**Task to carry out**
Rewrite the entries from the first line through the line that contains "scientific name: Erigeron divergens", putting "division" in place of "phylum" and keeping everything else the same.

____

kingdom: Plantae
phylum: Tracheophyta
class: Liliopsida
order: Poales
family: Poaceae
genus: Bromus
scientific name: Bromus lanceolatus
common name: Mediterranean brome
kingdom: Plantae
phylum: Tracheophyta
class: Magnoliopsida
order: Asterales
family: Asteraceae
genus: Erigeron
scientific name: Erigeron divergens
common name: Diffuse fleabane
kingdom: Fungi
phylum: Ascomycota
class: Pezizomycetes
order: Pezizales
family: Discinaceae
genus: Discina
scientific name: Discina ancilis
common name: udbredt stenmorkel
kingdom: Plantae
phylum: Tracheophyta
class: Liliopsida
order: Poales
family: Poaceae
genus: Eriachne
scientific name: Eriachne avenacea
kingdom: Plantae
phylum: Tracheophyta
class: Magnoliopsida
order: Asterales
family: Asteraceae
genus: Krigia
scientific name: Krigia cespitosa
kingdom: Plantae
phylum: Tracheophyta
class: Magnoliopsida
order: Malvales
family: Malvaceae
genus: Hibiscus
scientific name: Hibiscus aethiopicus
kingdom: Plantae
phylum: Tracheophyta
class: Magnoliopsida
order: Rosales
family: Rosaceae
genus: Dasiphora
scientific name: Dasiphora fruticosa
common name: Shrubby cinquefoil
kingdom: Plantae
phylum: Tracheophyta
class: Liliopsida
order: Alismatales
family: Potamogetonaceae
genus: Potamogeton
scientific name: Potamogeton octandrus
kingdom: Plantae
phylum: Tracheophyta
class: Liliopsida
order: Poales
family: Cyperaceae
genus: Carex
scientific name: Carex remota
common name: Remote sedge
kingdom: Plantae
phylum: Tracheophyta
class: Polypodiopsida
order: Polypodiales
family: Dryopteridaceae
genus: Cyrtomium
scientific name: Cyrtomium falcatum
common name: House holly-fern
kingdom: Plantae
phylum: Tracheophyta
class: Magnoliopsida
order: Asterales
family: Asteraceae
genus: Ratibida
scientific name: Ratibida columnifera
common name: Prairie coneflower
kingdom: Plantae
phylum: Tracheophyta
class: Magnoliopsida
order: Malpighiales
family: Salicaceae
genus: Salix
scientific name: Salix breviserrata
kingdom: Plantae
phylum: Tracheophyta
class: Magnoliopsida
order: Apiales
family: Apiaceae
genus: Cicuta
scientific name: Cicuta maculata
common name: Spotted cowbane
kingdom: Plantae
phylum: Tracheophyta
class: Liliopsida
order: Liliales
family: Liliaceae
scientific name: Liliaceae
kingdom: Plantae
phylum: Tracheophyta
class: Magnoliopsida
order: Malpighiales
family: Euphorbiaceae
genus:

____

**Correct response**
kingdom: Plantae
division: Tracheophyta
class: Liliopsida
order: Poales
family: Poaceae
genus: Bromus
scientific name: Bromus lanceolatus
common name: Mediterranean brome
kingdom: Plantae
division: Tracheophyta
class: Magnoliopsida
order: Asterales
family: Asteraceae
genus: Erigeron
scientific name: Erigeron divergens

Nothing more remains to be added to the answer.